Et là, je fais le lien. Nous sommes à table. J’ai 17 ans. Toute la famille est réunie. Mon père nous raconte des histoires de la famille – les pères évoquent souvent à demi-mots des récits que les enfants écoutent sans vouloir les comprendre. Mon père nous parle d’une armée sur le front russe, la division Charlemagne. Ça doit dater, cette armée, vu son nom. J’imagine que c’est une armée lors de la campagne de Russie, au temps de Napoléon. C’est loin. Je ne fais pas attention. Mon père parle d’un cousin de la famille mort là-bas, dans la division Charlemagne. Ça ne m’intéresse pas vraiment. Mon père raconte encore que ce cousin est allé combattre les communistes sur le front russe. Je comprends que la division Charlemagne ne peut pas, donc, être rattachée à l’armée napoléonienne ; c’est forcément une histoire du xxe siècle. J’écoute d’une oreille distraite. J’interprète sans poser de questions : je situe maintenant cette histoire après 1945, pendant la guerre froide ; le cousin a sûrement tenu la frontière contre le bloc communiste du côté des Américains. Ça ne m’intéresse pas. Je ne comprends toujours pas que la division Charlemagne soit une armée SS. Mon père ne le dit pas explicitement. Après le repas, je feuillette des albums photos. Je vois le visage de Philippe Joubert, le cousin mort sur le front Russe dans la division Charlemagne.
C’est en ouvrant la bibliothèque de cette ferme du Diois que j’ai commencé à comprendre. Il m’en a fallu du temps. Je dois maintenant ressusciter ce jeune homme, Philippe Joubert. La distance entre lui et moi, dénuée d’affect, va me permettre de convoquer sa mémoire sans trop de risque. Je suis une fille de la fin du xxe siècle ; je suis une fille de la Ve République et de l’Europe, épargnée par les totalitarismes. Le passé n’a plus d’incidence.
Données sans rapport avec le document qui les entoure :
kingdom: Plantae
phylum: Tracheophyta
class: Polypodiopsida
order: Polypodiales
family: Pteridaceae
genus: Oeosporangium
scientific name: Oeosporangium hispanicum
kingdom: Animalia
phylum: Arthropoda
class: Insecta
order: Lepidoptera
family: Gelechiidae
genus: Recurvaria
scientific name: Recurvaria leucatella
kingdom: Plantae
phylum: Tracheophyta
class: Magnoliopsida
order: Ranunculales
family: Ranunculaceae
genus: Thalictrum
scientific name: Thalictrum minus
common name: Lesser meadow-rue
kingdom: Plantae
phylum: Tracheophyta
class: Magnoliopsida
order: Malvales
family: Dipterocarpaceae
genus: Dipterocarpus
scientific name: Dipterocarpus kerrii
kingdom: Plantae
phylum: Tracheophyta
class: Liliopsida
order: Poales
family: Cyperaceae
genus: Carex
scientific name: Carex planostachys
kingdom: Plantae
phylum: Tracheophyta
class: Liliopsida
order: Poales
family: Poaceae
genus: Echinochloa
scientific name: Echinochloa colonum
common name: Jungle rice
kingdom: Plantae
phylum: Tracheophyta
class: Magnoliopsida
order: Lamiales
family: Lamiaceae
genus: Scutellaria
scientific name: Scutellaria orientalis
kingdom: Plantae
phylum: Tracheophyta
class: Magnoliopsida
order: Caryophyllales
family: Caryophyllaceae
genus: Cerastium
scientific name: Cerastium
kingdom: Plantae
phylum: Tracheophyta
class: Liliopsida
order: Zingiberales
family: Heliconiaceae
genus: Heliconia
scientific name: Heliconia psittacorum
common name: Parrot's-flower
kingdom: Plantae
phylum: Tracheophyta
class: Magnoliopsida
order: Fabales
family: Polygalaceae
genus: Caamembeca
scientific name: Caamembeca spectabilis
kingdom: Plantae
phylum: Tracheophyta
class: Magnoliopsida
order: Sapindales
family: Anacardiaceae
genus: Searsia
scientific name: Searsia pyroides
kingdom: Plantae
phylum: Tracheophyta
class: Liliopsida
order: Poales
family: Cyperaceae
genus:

Éduquée fille avec le goût pour les portes verrouillées et interdites d’accès, attirée par l’absence de traces, car elles permettent de laisser librement l’imaginaire en cavale aussi puissamment qu’un cheval au galop, et courant le risque d’être désarçonnée et ridiculisée, je démarrai donc une enquête : j’avais un récit à ressusciter, moi qui appartenais jusqu’alors au temps morne de la fin des idéologies.
Personne ne comprenait pourquoi je m’intéressais à cette histoire : elle ne concernait pas ma génération. Cependant, la présence d’un nazi français dans la famille irradiait une vérité qu’il fallait découvrir ; cela faisait peur d’approcher de trop près cette vérité… Qu’est-ce que cette présence allait raconter de moi, de nous ?
Peu à peu, je me suis mise à avoir mal au cœur en me penchant sur le passé. Cette histoire entachait ma famille de honte, sans parler de la douleur que représentait la disparition d’un fils honni. Mais il fallait avancer. J’avais peu d’éléments. Je ne pouvais rien lâcher avant d’avoir compris. J’ai fait des recherches pendant deux ans. J’ai fouillé partout, cherché des témoins, trouvé des archives. Et forcément, je me suis rapprochée du temps présent. Cette enquête m’a menée à l’extrême droite du xxie siècle. Je n’étais pas assez armée pour l’affronter. J’ai alors tout abandonné, car j’ai eu peur. La réalisation d’un documentaire radio a ravivé mon courage, pour retracer ce parcours anonyme et exemplaire, celui d’un jeune nazi français, un jeune homme au destin… si commun.